Monday, August 6, 2007

Lunatic Fringes

Zombietime has a very interesting investigative report pointing out that the literature and slogans of neo-Nazi literature being distributed in the Bay Area is astonishingly similar to the leftist antiwar protest stuff:
The question that nags at me is this:

Why did the media fail to describe the "anti-Semitic" literature distributed by W.A.R. in Berkeley? The reporters surely saw the material, as most of the other flyers and publications were described in the various news reports. Of them all, it seems only that one was left unmentioned.

Was this not a random oversight, but instead a conscious or subconscious decision? One wonders if the reporters, upon seeing the anti-Israel flyer and perhaps realizing that its sentiment was identical to the sentiment of the anti-war movement, decided to just sweep that particular detail under the rug.
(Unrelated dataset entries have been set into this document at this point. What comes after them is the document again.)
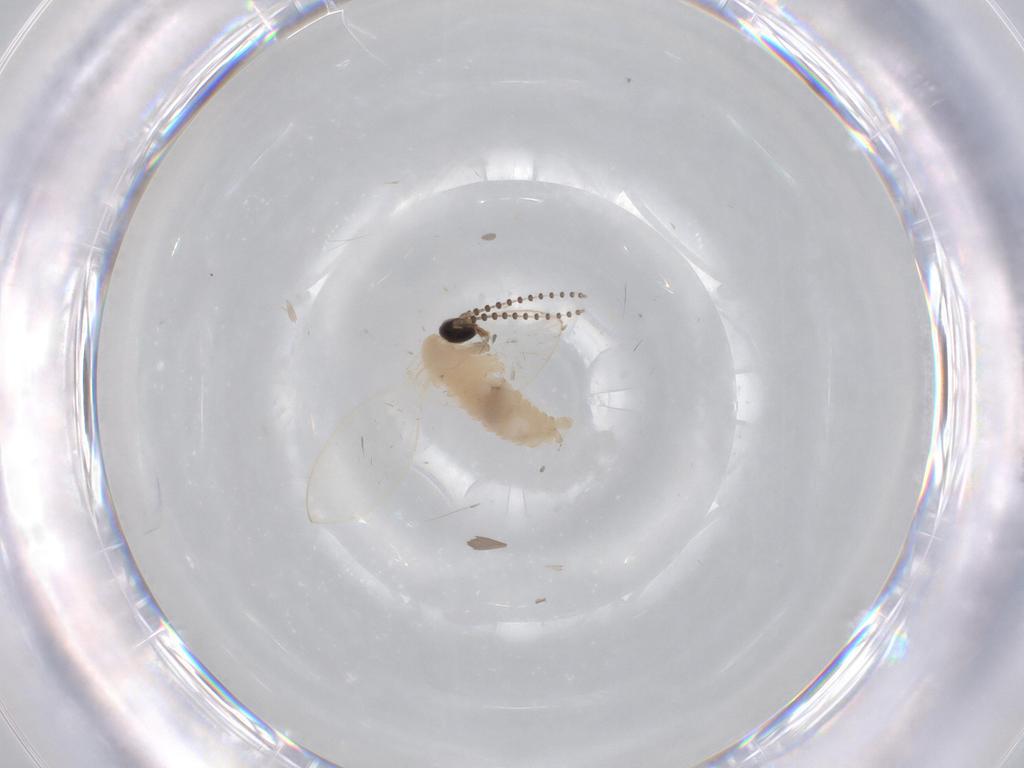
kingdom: Animalia
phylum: Arthropoda
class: Insecta
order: Diptera
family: Psychodidae
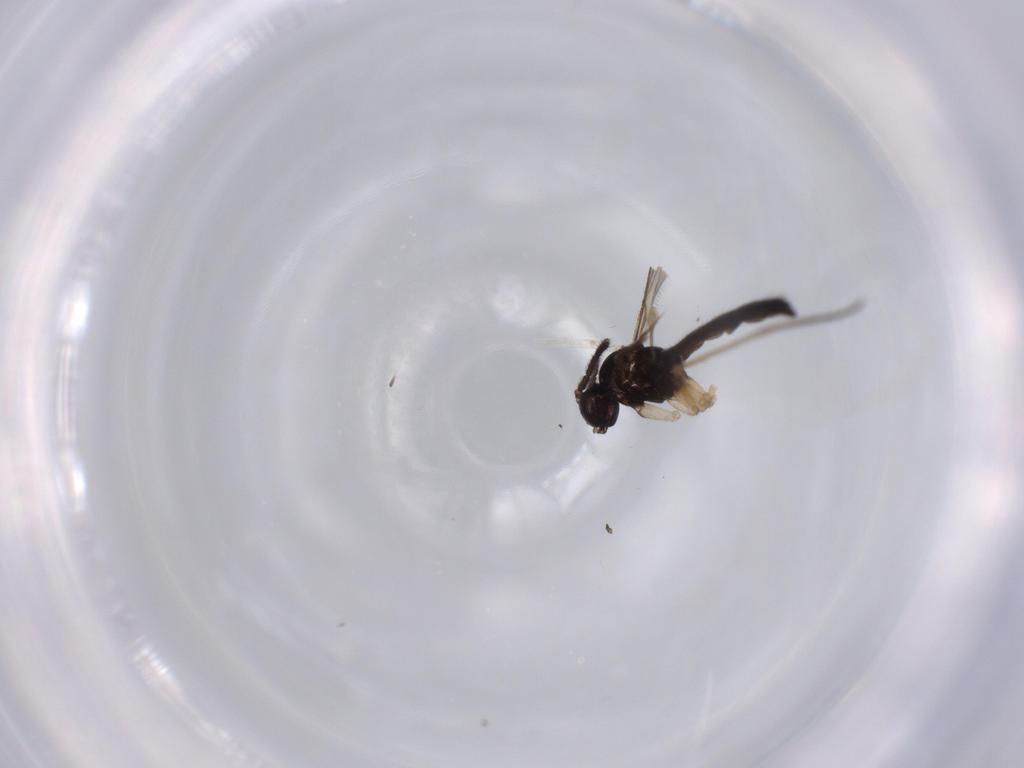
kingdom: Animalia
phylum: Arthropoda
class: Insecta
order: Diptera
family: Sciaridae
All the reports mention the fact that there was anti-Semitic material found, and it was decried and condemned by the various people quoted in the article. But then why -- when the exact same messages are displayed at left-wing rallies -- does the media not produce news reports exposing the anti-Semitism of the "peace movement"?
This isn't really much of a surprise. Neo-Nazi groups, as much as they and the left like to describe them as "far right" really aren't. If you've read The Turner Diaries, you may have been struck--as I was--by how much of neo-Nazi doctrine really is "national socialist." For example, in The Turner Diaries, Hispanics (even naturalized and native-born U.S. citizens) are deported so that their jobs can go to poor, unskilled whites.